Why did I not know that decades ago? Likely it was because of the circumstances of APTE's beginnings in 1989 as Esther Thur and Susan Rupert left CEAC (Citizens Environmental Advisory Committee) under the chairmanship of Dr. Murray Haight. Sandra Bray was also one of the three founders of APTE and may well have been also on CEAC. I'm not sure. Regardless I joined APTE in the spring of 1990 and there was very little discussion of CEAC, either its' strengths or weaknesses. John Cherry indeed would have been a huge strength and I did wonder for years why he was not involved with APTE or the whole situation until I met him in January 2007 at the University of Waterloo.
During the 1980s apparently the Globe and Mail were doing a number of environmental stories dealing with Agent Orange lawsuits, Uniroyal and Elmira. Jock Ferguson of the Globe and Mail did do a story about Varnicolor's infamous Lot 91 at the eastern end of Oriole Parkway.

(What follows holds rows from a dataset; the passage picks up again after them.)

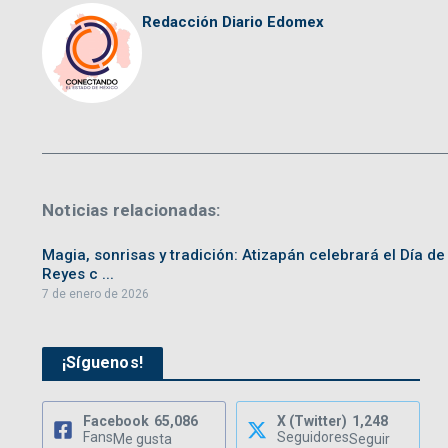
Redacción Diario Edomex
Noticias relacionadas:
Magia, sonrisas y tradición: Atizapán celebrará el Día de
Reyes c ...
7 de enero de 2026
¡Síguenos!
Facebook
65,086
X (Twitter)
1,248
Fans
Seguidores
Me gusta
Seguir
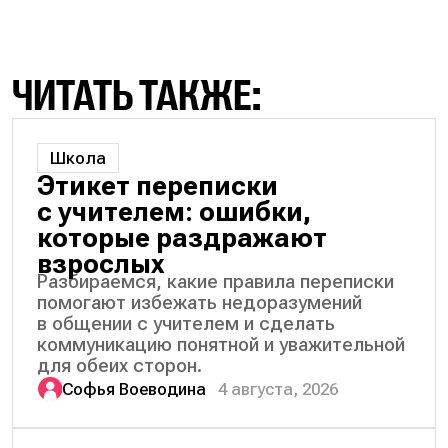
ЧИТАТЬ ТАКЖЕ:
Школа
Этикет переписки
с учителем: ошибки,
которые раздражают
взрослых
Разбираемся, какие правила переписки
помогают избежать недоразумений
в общении с учителем и сделать
коммуникацию понятной и уважительной
для обеих сторон.
Софья Воеводина
4 августа, 2026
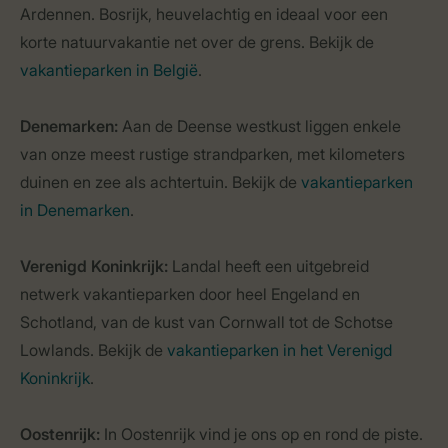
Ardennen. Bosrijk, heuvelachtig en ideaal voor een
korte natuurvakantie net over de grens. Bekijk de
vakantieparken in België
.
Denemarken:
Aan de Deense westkust liggen enkele
van onze meest rustige strandparken, met kilometers
duinen en zee als achtertuin. Bekijk de
vakantieparken
in Denemarken
.
Verenigd Koninkrijk:
Landal heeft een uitgebreid
netwerk vakantieparken door heel Engeland en
Schotland, van de kust van Cornwall tot de Schotse
Lowlands. Bekijk de
vakantieparken in het Verenigd
Koninkrijk
.
Oostenrijk:
In Oostenrijk vind je ons op en rond de piste.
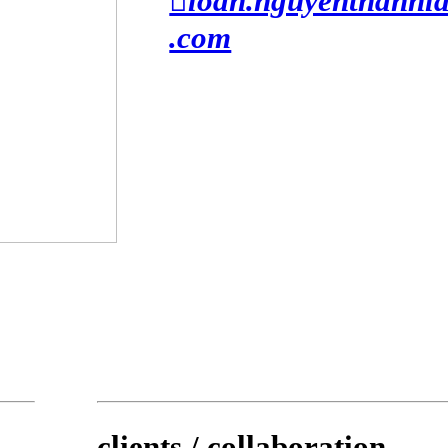
︎︎︎loan.nguyenthanh
.com
clients / collaboration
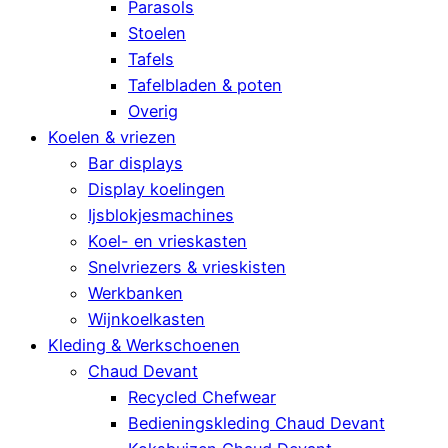
Parasols
Stoelen
Tafels
Tafelbladen & poten
Overig
Koelen & vriezen
Bar displays
Display koelingen
Ijsblokjesmachines
Koel- en vrieskasten
Snelvriezers & vrieskisten
Werkbanken
Wijnkoelkasten
Kleding & Werkschoenen
Chaud Devant
Recycled Chefwear
Bedieningskleding Chaud Devant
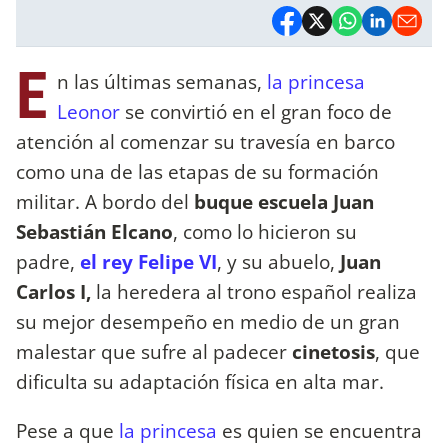
E
n las últimas semanas,
la princesa
Leonor
se convirtió en el gran foco de
atención al comenzar su travesía en barco
como una de las etapas de su formación
militar. A bordo del
buque escuela Juan
Sebastián Elcano
, como lo hicieron su
padre,
el rey Felipe VI
, y su abuelo,
Juan
Carlos I,
la heredera al trono español realiza
su mejor desempeño en medio de un gran
malestar que sufre al padecer
cinetosis
, que
dificulta su adaptación física en alta mar.
Pese a que
la princesa
es quien se encuentra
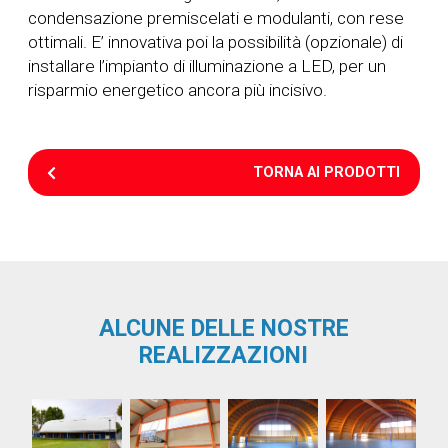
condensazione premiscelati e modulanti, con rese
ottimali. E’ innovativa poi la possibilità (opzionale) di
installare l’impianto di illuminazione a LED, per un
risparmio energetico ancora più incisivo.
TORNA AI PRODOTTI
ALCUNE DELLE NOSTRE
REALIZZAZIONI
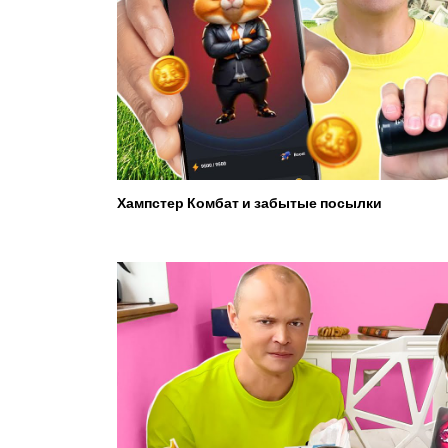
Хампстер Комбат и забытые посылки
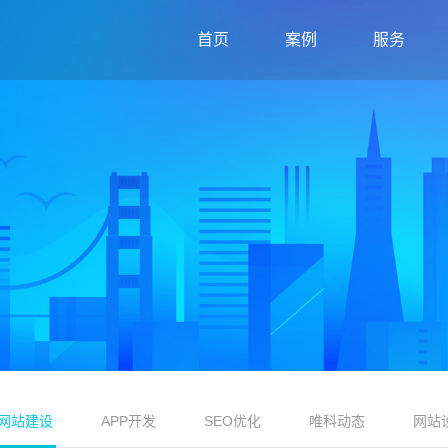
首页
案例
服务
网站建设
APP开发
SEO优化
唯科动态
网站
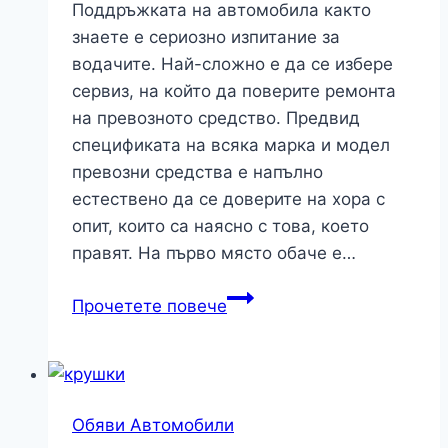
Поддръжката на автомобила както
знаете е сериозно изпитание за
водачите. Най-сложно е да се избере
сервиз, на който да поверите ремонта
на превозното средство. Предвид
спецификата на всяка марка и модел
превозни средства е напълно
естествено да се доверите на хора с
опит, които са наясно с това, което
правят. На първо място обаче е…
Има
Прочетете повече
ли
значение
избора
на
Обяви Автомобили
сервиз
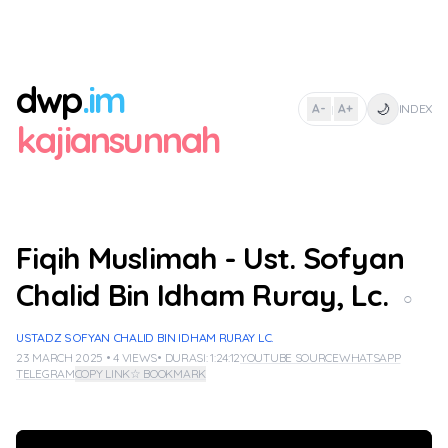
dwp
.im
🌙
A-
A+
INDEX
|
kajiansunnah
Fiqih Muslimah - Ust. Sofyan
Chalid Bin Idham Ruray, Lc.
○
USTADZ SOFYAN CHALID BIN IDHAM RURAY LC.
23 MARCH 2025 • 4 VIEWS
• DURASI: 1:24:12
YOUTUBE SOURCE
WHATSAPP
TELEGRAM
COPY LINK
☆ BOOKMARK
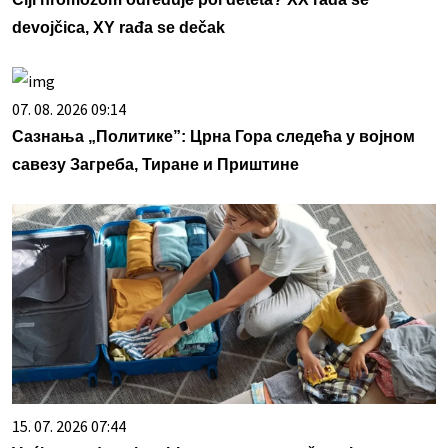
devojčica, XY rađa se dečak
07. 08. 2026 09:14
Сазнања „Политике”: Црна Гора следећа у војном
савезу Загреба, Тиране и Приштине
15. 07. 2026 07:44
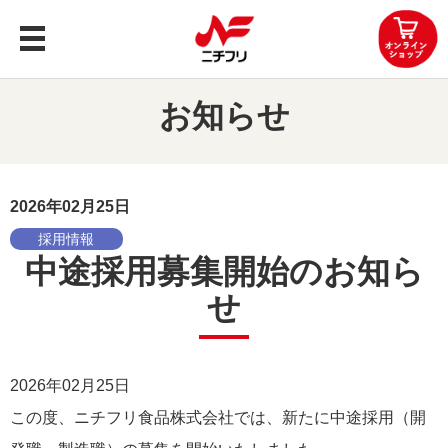
トップ
お知らせ
商品案内
企業情報
2026年02月25日
採用情報
レシピ
中途採用募集開始のお知ら
せ
知る・楽しむ
お問い合わせ
2026年02月25日
OEMお問い合わせ
この度、ニチフリ食品株式会社では、新たに中途採用（開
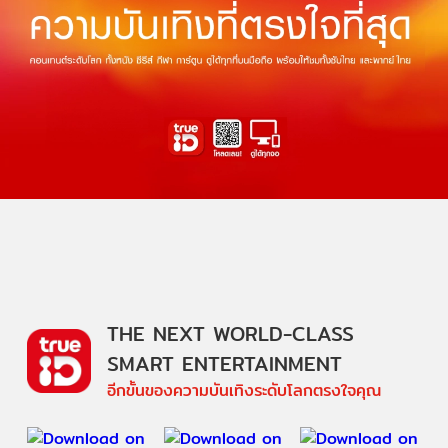
THE NEXT WORLD-CLASS
SMART ENTERTAINMENT
อีกขั้นของความบันเทิงระดับโลกตรงใจคุณ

This I have known about for decades . The Globe and Mail quoted John Cherry in relation to his work with CEAC as follows. Cherry stated "I'm aghast at what they (the company and the ministry) know and don't know about the site." The Globe and Mail reported that Cherry was regarded by other earth scientists as one of North America's leading chemical contamination experts, and he said that the presence of a wide range of organic chemical wastes, including an unknown amount of tetrachlorodibenzo-p-dioxin, make the Uniroyal dump the most difficult site in the country to control and cleanup. Furthermore Cherry stated "This is going to be the Canadian test case...This is not an everyday problem that can be coped with by ministry employees who are new in this world of organic spills and all the complexities that go with it."
World famous Dr. John Cherry knew how awful the ground and groundwater was in and around Uniroyal Chemical in the early 1980s. By 1985 excavations were underway in order to expand the 1965 Elmira Sewage Treatment Plant . They unearthed an ungodly mess of buried chemical drums put there by Uniroyal Chemical. By 1989 the Ontario Ministry of Environment coincidentally ?? discovered ?? NDMA in the south Wellfield. This is the same NDMA that had been found on the Uniroyal property and in the air in 1979. Being extremely toxic, albeit less so than dioxins, it was a very convenient distraction from the dioxins in Agent Orange that were the subject of numerous American lawsuits at the time.